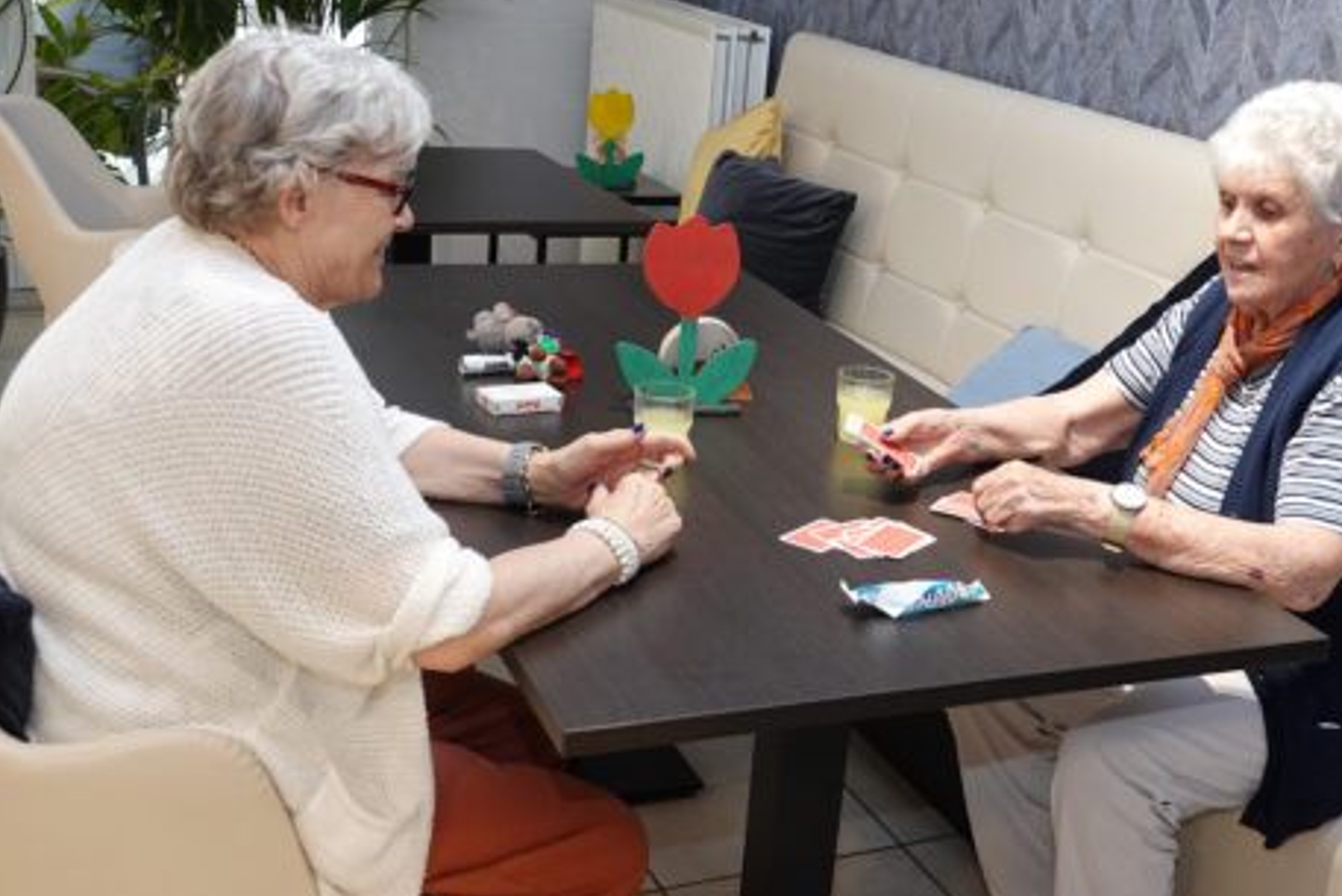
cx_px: 737
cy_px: 494
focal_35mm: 42
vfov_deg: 31.9
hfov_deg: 46.3
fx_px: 1566
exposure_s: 1/40
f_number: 2.8
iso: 400
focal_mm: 11.77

● ● ●

Your answer must be the records above, copied exactly, with no pictures.

The answer:
cx_px: 737
cy_px: 494
focal_35mm: 42
vfov_deg: 31.9
hfov_deg: 46.3
fx_px: 1566
exposure_s: 1/40
f_number: 2.8
iso: 400
focal_mm: 11.77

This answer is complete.